Study text

[Start of section]

With a small investment, I can set up a configuration with two internal SATA
disk drives, both plugged into the computer motherboard. I can place the
table on one, and the transaction log on the other. For this application I
don't have to worry about a disk crash/recovery via RAID.
With a much larger investment (that I can make it this is the real
bottleneck) I suppose I could pick up some type of RAID array. If I
understand you, you're saying a RAID array with the table and transaction log
striped over several disks would run faster?
Thanks again!
DB
--
Doug
"Jeje" wrote:
> well... what's appends if the you only use the local drive? (log + data)
> the latency of an external drive is not good.
> and for the price of a drive, add 3 local drives, and, if you don't care
> about crash, put the 4 disks in Raid 0 (bad design, but good performance)
> or the 3 new drives in raid 0 for data and the current drive for the log.

[End of section]

About this exercise
Continue the forum exchange about placing a database table and transaction log on separate disks, picking up right after its last line.

Collected data:
[Start of section]

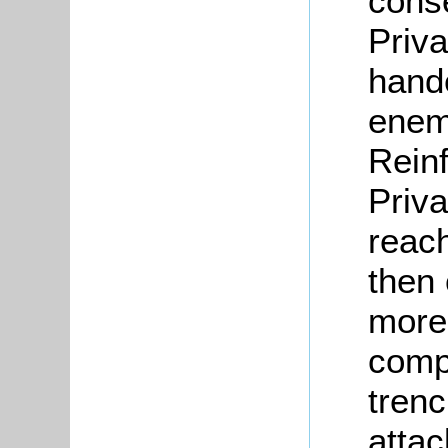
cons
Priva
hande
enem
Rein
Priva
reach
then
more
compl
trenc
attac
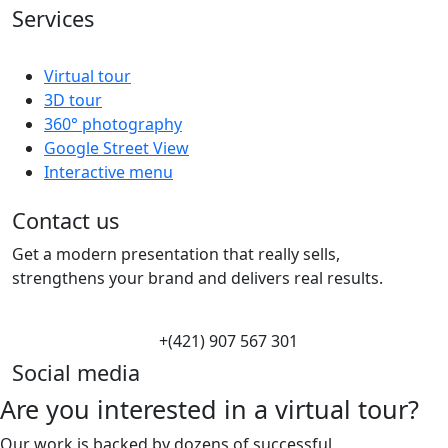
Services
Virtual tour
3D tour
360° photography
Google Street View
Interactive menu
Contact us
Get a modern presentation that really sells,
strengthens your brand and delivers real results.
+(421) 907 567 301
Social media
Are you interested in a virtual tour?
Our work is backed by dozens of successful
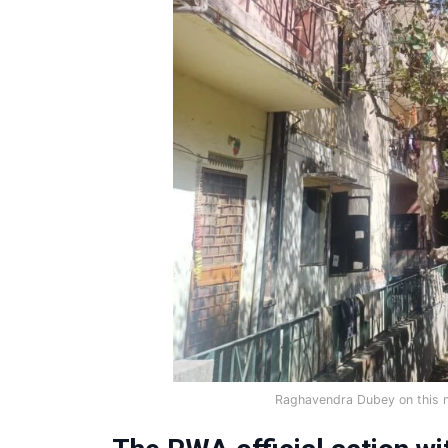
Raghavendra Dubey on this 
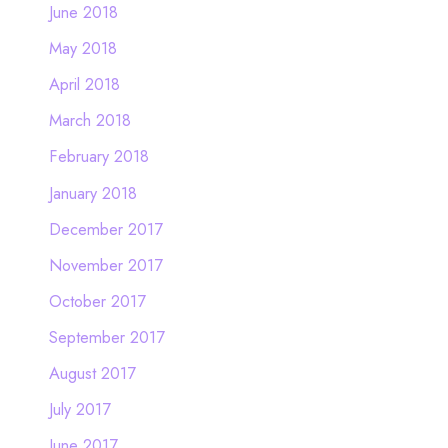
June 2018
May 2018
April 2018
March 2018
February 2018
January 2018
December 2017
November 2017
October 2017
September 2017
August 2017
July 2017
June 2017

[End of section]
[Start of section]

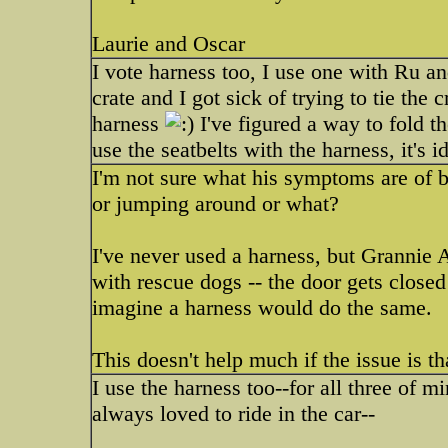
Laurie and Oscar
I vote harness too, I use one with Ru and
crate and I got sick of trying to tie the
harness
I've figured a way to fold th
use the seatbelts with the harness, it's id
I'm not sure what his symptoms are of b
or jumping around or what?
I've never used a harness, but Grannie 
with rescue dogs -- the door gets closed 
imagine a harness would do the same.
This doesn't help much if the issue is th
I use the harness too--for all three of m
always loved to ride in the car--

[End of section]
[Start of section]

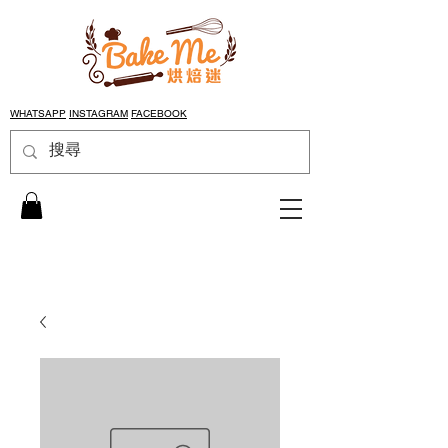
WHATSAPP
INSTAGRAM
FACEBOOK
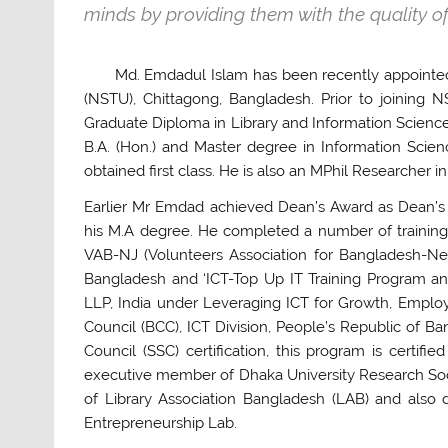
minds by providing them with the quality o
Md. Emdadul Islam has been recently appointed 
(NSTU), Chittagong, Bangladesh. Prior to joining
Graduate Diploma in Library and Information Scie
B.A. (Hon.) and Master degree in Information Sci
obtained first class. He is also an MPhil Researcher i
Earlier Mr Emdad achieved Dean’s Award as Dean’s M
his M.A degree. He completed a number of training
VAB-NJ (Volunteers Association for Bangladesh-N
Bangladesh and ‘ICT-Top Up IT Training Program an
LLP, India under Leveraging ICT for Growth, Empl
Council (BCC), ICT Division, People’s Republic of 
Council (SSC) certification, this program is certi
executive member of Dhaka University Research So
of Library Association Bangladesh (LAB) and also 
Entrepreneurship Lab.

[End of section]

Answer to this problem
> your bottleneck is at the disk level for sure.
>
> "Doug" <Doug@.discussions.microsoft.com> wrote in message
> news:055220B6-7A4B-4CF9-976A-71FEA412AECD@.microsoft.com...
> > Thank you very much for your comments ... very useful information and
> > ideas!
> >
> > Char is the requirement I'm stuck with. I'm working on a "worst case
> > scenario" so a char(8000) is pretty tough. I know this uses a lot more
> > storage space than Varchar and yes I'm only storing a single row per page.
> > It is a long story.
> >
> > I could switch from a numeric to an int, if that would make a tremendous
> > scaling difference.
> >
> > I'm not using any RAID or striped disk setup. The two disks I have are on
> > two separate controllers. One is a SATA controller and the other is a
> > Firewire 2.0 controller. Both disks have 16 MB of cache turned on. The
> > data
> > table is on one and the transaction log is on the other. When I look at
> > the
> > disk IO stats using Perfmon I don't see a lot of heavy disk IO activity.
> > There's virtually no Average Disk Queue on either one, and the number of
> > writing I/Os per second is pretty low. Perhaps my controllers are not
> > pushing the disks fast enough. I'm not sure. Would faster/striped disks
> > make a difference if Perfmon doesn't show a lot of disk activity? Are
> > there
> > a couple of other Perfmon settings I should look at? Note that I'm not
> > having any hard page faults either.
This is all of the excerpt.